Sans faire de Kaïs Saïed une victime, parce qu’il est la cible de toutes leurs invectives, les dirigeants de l’opposition ne semblent pas plus compétents que lui : ce sont tous des spécialistes des joutes verbales et présentent rarement des propositions constructives pour redresser la situation dans le pays.
Par Kaïs Krissane *
L’homme ou la femme politique se portant candidat à la magistrature suprême pour conduire la nation diffère du militant colleur d’affiches par sa capacité à garder son sang froid en toute circonstance et à résister aux hostilités, aux pressions et aux contrariétés de toutes sortes. C’est ce qui fait de lui un homme ou une femme d’Etat.
Dans l’intérêt des militants de leurs partis et de leurs électeurs, les hommes et femmes politiques doivent avoir un comportement irréprochable et savoir garder le cap sans se décourager face à la moindre difficulté.

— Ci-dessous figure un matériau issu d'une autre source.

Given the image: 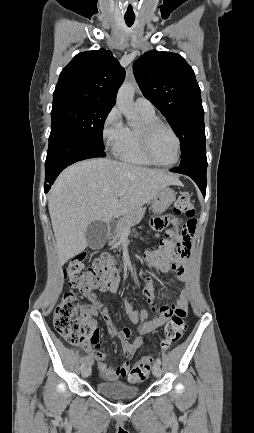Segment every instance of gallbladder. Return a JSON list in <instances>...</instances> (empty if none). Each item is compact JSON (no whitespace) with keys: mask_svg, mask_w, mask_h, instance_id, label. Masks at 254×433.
Wrapping results in <instances>:
<instances>
[{"mask_svg":"<svg viewBox=\"0 0 254 433\" xmlns=\"http://www.w3.org/2000/svg\"><path fill=\"white\" fill-rule=\"evenodd\" d=\"M87 244L91 249H101L108 238V226L104 221L91 222L85 232Z\"/></svg>","mask_w":254,"mask_h":433,"instance_id":"bac80fb5","label":"gallbladder"}]
</instances>
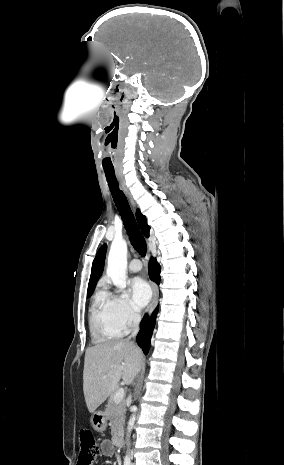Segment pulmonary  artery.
Here are the masks:
<instances>
[{
    "mask_svg": "<svg viewBox=\"0 0 284 465\" xmlns=\"http://www.w3.org/2000/svg\"><path fill=\"white\" fill-rule=\"evenodd\" d=\"M128 269L131 273L139 272L142 269V263L138 259L130 261Z\"/></svg>",
    "mask_w": 284,
    "mask_h": 465,
    "instance_id": "pulmonary-artery-1",
    "label": "pulmonary artery"
}]
</instances>
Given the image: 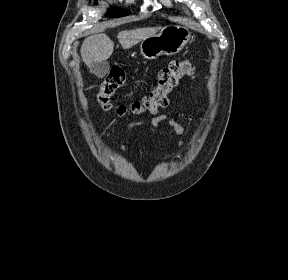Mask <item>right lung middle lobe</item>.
<instances>
[{
	"label": "right lung middle lobe",
	"mask_w": 288,
	"mask_h": 280,
	"mask_svg": "<svg viewBox=\"0 0 288 280\" xmlns=\"http://www.w3.org/2000/svg\"><path fill=\"white\" fill-rule=\"evenodd\" d=\"M129 14H130V12L127 11V10H123V9H120V8L113 7L110 10H108V13H106V16L117 18V17L129 15Z\"/></svg>",
	"instance_id": "dd1d6c3e"
}]
</instances>
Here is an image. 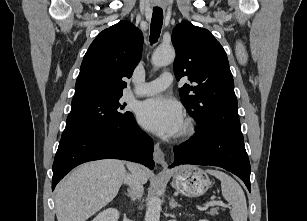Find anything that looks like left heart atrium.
<instances>
[{
	"label": "left heart atrium",
	"mask_w": 307,
	"mask_h": 221,
	"mask_svg": "<svg viewBox=\"0 0 307 221\" xmlns=\"http://www.w3.org/2000/svg\"><path fill=\"white\" fill-rule=\"evenodd\" d=\"M137 117L144 128L162 137L179 134L184 124L180 105L163 96L142 102L138 107Z\"/></svg>",
	"instance_id": "obj_1"
}]
</instances>
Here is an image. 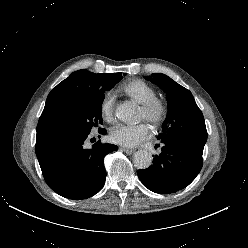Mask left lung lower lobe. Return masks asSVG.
Instances as JSON below:
<instances>
[{"label": "left lung lower lobe", "mask_w": 248, "mask_h": 248, "mask_svg": "<svg viewBox=\"0 0 248 248\" xmlns=\"http://www.w3.org/2000/svg\"><path fill=\"white\" fill-rule=\"evenodd\" d=\"M203 151L185 142H162V152L153 159V165L138 170L141 182L149 190L170 194L187 187L202 168Z\"/></svg>", "instance_id": "1"}]
</instances>
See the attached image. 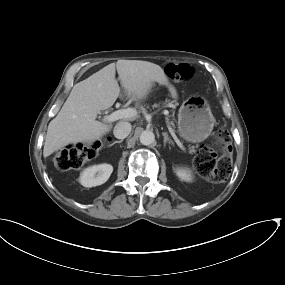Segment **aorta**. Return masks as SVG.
Returning a JSON list of instances; mask_svg holds the SVG:
<instances>
[{
	"mask_svg": "<svg viewBox=\"0 0 285 285\" xmlns=\"http://www.w3.org/2000/svg\"><path fill=\"white\" fill-rule=\"evenodd\" d=\"M139 139L141 144L148 146L155 142V135L152 131L146 130L141 133Z\"/></svg>",
	"mask_w": 285,
	"mask_h": 285,
	"instance_id": "762f6f07",
	"label": "aorta"
}]
</instances>
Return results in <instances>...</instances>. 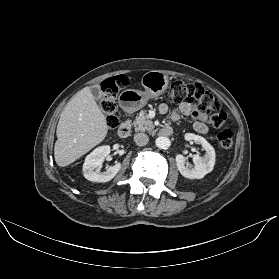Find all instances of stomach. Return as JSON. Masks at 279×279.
Listing matches in <instances>:
<instances>
[{"label": "stomach", "instance_id": "1", "mask_svg": "<svg viewBox=\"0 0 279 279\" xmlns=\"http://www.w3.org/2000/svg\"><path fill=\"white\" fill-rule=\"evenodd\" d=\"M141 84L144 91L128 89L119 96L121 108L133 113L141 109L150 99L160 96L168 87V76L161 71L153 70L143 75Z\"/></svg>", "mask_w": 279, "mask_h": 279}]
</instances>
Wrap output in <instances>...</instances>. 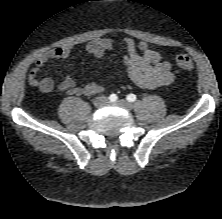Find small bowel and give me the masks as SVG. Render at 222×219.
Returning a JSON list of instances; mask_svg holds the SVG:
<instances>
[{
  "label": "small bowel",
  "instance_id": "c3829d8e",
  "mask_svg": "<svg viewBox=\"0 0 222 219\" xmlns=\"http://www.w3.org/2000/svg\"><path fill=\"white\" fill-rule=\"evenodd\" d=\"M123 45L126 50L123 62L128 78L143 89H154L171 84L175 80L172 64L163 55L147 42H136L132 38H124ZM115 48V43L108 38H98L85 47L86 53L103 59L106 51ZM72 51L71 45L53 48L41 54L35 67L28 74V83L45 93L52 92L55 88L60 92L71 95H95L103 91L99 83L77 85L71 75H67L59 84L49 77L40 76L45 65L53 60L64 62ZM65 66V65H64Z\"/></svg>",
  "mask_w": 222,
  "mask_h": 219
}]
</instances>
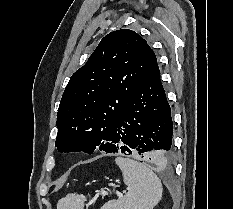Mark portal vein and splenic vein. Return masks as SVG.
Segmentation results:
<instances>
[{
    "instance_id": "obj_1",
    "label": "portal vein and splenic vein",
    "mask_w": 233,
    "mask_h": 209,
    "mask_svg": "<svg viewBox=\"0 0 233 209\" xmlns=\"http://www.w3.org/2000/svg\"><path fill=\"white\" fill-rule=\"evenodd\" d=\"M117 196H122V194L120 192H116Z\"/></svg>"
}]
</instances>
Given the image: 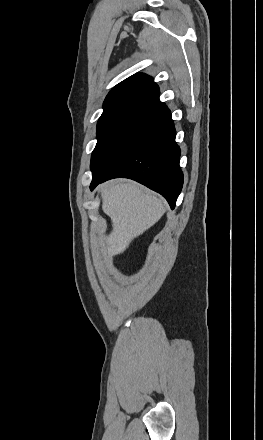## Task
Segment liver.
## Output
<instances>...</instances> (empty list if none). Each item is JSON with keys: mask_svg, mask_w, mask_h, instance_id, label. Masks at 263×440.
I'll list each match as a JSON object with an SVG mask.
<instances>
[{"mask_svg": "<svg viewBox=\"0 0 263 440\" xmlns=\"http://www.w3.org/2000/svg\"><path fill=\"white\" fill-rule=\"evenodd\" d=\"M100 191L102 210L111 218L113 227L102 248L109 258L123 253L133 239L165 213L163 201L136 183L110 181L103 184Z\"/></svg>", "mask_w": 263, "mask_h": 440, "instance_id": "liver-1", "label": "liver"}]
</instances>
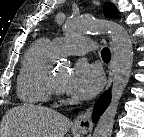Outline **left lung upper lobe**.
Instances as JSON below:
<instances>
[{"mask_svg":"<svg viewBox=\"0 0 144 137\" xmlns=\"http://www.w3.org/2000/svg\"><path fill=\"white\" fill-rule=\"evenodd\" d=\"M104 13L106 17L113 18L118 16L117 9L111 3H106L104 7Z\"/></svg>","mask_w":144,"mask_h":137,"instance_id":"1","label":"left lung upper lobe"}]
</instances>
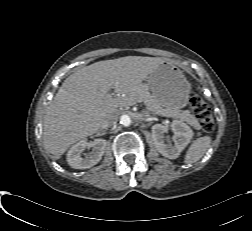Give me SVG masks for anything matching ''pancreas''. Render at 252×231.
Wrapping results in <instances>:
<instances>
[{"instance_id": "pancreas-1", "label": "pancreas", "mask_w": 252, "mask_h": 231, "mask_svg": "<svg viewBox=\"0 0 252 231\" xmlns=\"http://www.w3.org/2000/svg\"><path fill=\"white\" fill-rule=\"evenodd\" d=\"M128 98L132 102H144L146 108L155 114L179 119L180 121L190 124L193 128L197 130L201 128L198 119L188 110L163 109L154 100V98L145 86L141 85L140 87H138L136 91L128 95Z\"/></svg>"}]
</instances>
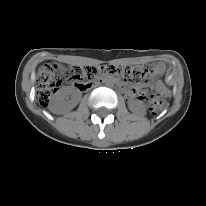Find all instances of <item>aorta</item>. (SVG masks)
Returning a JSON list of instances; mask_svg holds the SVG:
<instances>
[{"instance_id": "1", "label": "aorta", "mask_w": 206, "mask_h": 206, "mask_svg": "<svg viewBox=\"0 0 206 206\" xmlns=\"http://www.w3.org/2000/svg\"><path fill=\"white\" fill-rule=\"evenodd\" d=\"M105 83H106V86L108 87L114 86V82L111 78H108Z\"/></svg>"}]
</instances>
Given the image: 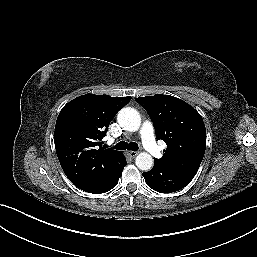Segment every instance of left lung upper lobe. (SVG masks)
Returning <instances> with one entry per match:
<instances>
[{
	"label": "left lung upper lobe",
	"instance_id": "obj_1",
	"mask_svg": "<svg viewBox=\"0 0 257 257\" xmlns=\"http://www.w3.org/2000/svg\"><path fill=\"white\" fill-rule=\"evenodd\" d=\"M150 115L156 137L167 144L155 162L196 173L206 148V129L201 115L185 101L157 94L136 98Z\"/></svg>",
	"mask_w": 257,
	"mask_h": 257
}]
</instances>
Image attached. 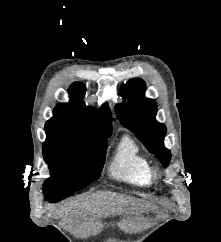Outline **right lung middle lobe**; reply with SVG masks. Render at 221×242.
<instances>
[{
	"mask_svg": "<svg viewBox=\"0 0 221 242\" xmlns=\"http://www.w3.org/2000/svg\"><path fill=\"white\" fill-rule=\"evenodd\" d=\"M43 156L51 177L44 192L66 197L96 181L101 174L107 150V138L88 137L66 130H46Z\"/></svg>",
	"mask_w": 221,
	"mask_h": 242,
	"instance_id": "1",
	"label": "right lung middle lobe"
}]
</instances>
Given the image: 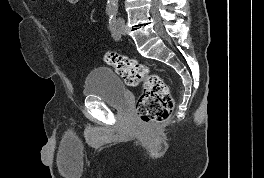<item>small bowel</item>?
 Returning <instances> with one entry per match:
<instances>
[{
	"mask_svg": "<svg viewBox=\"0 0 264 178\" xmlns=\"http://www.w3.org/2000/svg\"><path fill=\"white\" fill-rule=\"evenodd\" d=\"M35 1V0H32ZM72 6H78L82 0H66Z\"/></svg>",
	"mask_w": 264,
	"mask_h": 178,
	"instance_id": "1",
	"label": "small bowel"
}]
</instances>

Aussi l’attitude de certains dirigeants de l’opposition qui ont décidé de ne pas participer aux prochaines législatives est-il regrettable voire désolant, car, quels que soient les griefs qu’ils puissent avoir contre le processus politique initié par le président Kaïs Saïed, et qui sont légitimes, une telle attitude s’apparente à un refus du jeu démocratique.
La bataille politique pour un idéal ne se fait pas en recourant au boycott. Et encore moins aux déclarations indécentes, comme celle d’affirmer aux médias que le président Saïed a «violé la république». D’autant qu’une telle déclaration a été faite par une femme, la présidente du Parti destourien libre (PDL), Abir Moussi, qui sait très bien ce que le terme «viol» peut signifier pour la gente féminine.

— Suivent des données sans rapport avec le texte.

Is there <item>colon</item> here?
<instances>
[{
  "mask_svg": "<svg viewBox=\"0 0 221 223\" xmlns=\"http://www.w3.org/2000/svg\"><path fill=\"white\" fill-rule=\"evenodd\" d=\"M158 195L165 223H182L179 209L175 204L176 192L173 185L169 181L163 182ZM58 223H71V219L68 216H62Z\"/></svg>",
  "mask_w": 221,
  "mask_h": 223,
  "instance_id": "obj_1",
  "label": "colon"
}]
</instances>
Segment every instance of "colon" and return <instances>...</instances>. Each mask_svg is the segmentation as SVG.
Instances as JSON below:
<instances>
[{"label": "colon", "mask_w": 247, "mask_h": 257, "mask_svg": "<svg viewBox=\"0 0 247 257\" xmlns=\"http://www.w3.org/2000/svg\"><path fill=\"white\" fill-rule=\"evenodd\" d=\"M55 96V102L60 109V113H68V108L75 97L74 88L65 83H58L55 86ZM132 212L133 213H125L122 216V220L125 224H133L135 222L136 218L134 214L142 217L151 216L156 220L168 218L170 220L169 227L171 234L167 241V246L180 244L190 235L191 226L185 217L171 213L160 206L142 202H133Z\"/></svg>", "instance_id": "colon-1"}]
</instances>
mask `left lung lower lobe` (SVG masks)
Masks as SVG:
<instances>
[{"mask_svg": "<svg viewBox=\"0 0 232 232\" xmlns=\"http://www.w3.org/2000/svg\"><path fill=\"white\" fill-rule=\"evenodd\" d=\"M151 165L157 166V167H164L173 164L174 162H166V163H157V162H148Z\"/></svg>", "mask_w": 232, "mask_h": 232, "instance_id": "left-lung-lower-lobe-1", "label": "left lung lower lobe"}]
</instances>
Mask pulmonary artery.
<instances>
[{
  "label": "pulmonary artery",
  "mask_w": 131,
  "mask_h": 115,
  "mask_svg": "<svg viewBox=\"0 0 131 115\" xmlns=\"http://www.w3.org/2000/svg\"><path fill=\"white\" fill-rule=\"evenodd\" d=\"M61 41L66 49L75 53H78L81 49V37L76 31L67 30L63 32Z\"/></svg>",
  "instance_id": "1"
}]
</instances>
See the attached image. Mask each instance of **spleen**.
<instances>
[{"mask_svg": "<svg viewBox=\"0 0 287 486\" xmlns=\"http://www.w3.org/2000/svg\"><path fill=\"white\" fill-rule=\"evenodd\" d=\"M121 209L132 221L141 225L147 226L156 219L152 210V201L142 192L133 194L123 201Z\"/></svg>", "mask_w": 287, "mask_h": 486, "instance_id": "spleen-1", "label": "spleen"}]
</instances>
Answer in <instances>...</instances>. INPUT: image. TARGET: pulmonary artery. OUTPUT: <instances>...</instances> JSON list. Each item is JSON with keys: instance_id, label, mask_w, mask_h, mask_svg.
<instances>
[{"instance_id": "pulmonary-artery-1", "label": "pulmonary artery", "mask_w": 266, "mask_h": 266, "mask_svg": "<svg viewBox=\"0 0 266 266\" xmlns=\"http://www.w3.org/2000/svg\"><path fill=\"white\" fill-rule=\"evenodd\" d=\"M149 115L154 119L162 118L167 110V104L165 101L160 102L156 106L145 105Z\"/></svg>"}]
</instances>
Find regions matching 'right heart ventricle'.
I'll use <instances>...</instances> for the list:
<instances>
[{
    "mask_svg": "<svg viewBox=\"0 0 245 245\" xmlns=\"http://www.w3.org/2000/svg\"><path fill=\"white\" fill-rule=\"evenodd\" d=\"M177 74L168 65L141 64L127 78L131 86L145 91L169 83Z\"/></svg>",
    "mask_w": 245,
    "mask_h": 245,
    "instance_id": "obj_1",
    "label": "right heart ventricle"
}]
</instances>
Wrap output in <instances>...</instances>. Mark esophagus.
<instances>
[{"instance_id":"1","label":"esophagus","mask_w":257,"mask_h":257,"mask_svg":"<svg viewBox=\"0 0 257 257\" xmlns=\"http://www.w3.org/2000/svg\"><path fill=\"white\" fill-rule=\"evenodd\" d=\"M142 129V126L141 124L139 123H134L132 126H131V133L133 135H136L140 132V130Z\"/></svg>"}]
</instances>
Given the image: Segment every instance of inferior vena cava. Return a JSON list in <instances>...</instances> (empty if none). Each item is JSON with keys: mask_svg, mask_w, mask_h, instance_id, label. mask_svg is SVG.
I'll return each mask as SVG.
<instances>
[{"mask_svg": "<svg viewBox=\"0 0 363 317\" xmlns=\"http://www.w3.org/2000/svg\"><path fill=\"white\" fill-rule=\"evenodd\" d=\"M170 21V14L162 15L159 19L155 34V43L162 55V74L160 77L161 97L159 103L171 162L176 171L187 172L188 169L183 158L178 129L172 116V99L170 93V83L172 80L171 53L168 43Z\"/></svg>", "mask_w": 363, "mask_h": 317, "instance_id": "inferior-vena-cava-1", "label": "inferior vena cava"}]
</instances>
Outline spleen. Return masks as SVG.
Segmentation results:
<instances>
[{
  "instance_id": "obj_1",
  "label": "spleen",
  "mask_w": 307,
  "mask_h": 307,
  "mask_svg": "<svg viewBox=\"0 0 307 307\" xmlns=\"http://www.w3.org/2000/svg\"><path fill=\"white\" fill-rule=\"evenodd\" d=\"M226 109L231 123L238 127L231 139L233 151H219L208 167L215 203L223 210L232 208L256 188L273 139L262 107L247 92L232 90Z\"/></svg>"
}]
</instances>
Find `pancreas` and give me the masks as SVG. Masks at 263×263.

Des diatribes en guise d’idées
La bataille politique, on la mène avec les idées, les programmes et la volonté de changer les choses dans le bon sens et non en déclarant forfait sous prétexte que les dés sont pipés. Il s’agit, justement, d’aller sur le terrain imposé par Kaïs Saïed et lui montrer, par les urnes, que sa stratégie qui consiste à museler l’opposition ne marchera pas. On la mène surtout avec un programme détaillé, chiffré et validé par les instances du parti qui porte des candidats aux législatives.
Le boycott serait une dérobade pour cacher la difficulté de trouver des candidats pour porter les couleurs du parti, comme disent certains, même si des partis comme le PDL ou Ennahdha ont déjà montré, lors des précédents scrutins, une grande capacité de mobilisation populaire.
La multiplicité des partis est certes une garantie de pluralisme, Mais le pluralisme n’est pas suffisant, car il ne s’agit pas seulement de meubler une assemblée, mais de trouver des solutions pour sortir le pays de son marasme économique. Et pour cela, on a besoin de dirigeants responsables et mûrs qui ont de vrais programmes économiques chiffrés et validés par des experts indépendants, garantissant la relance économique, la stabilité de la balance commerciale, la réduction du déficit budgétaire, le remboursement de la dette et la réduction des charges de l’Etat, et notamment de la masse salariale de la fonction publique, afin que la Tunisie redore son blason auprès des agences de notation.
Saïed servi par ses opposants
Sans faire de Kaïs Saïed une victime, parce qu’il est la cible de toutes leurs invectives, les dirigeants de l’opposition ne semblent pas plus compétents que lui : ce sont tous des spécialistes des joutes verbales et présentent rarement des propositions constructives pour redresser la situation dans le pays.
Dans sa volonté de donner un coup de pied dans la fourmilière pour renouveler la classe politique, pas trop à son goût, Kaïs Saïed a certes confisqué l’espace du débat politique dans le pays. Et Abir Moussi et les autres dirigeants de l’opposition peuvent prétexter qu’ils ont été acculés à porter ce débat dans la rue et que cette solution leur a été pour ainsi dire imposée. Et cela est vrai, mais qu’on nous permette de douter de l’utilité et de l’efficacité d’une telle démarche qui va finalement faire le jeu du locataire du palais de Carthage et lui permettre de faire élire une assemblée moins rétive sinon complètement acquise à son projet politique.
* Expert immobilier indépendant, cadre bancaire à la retraite.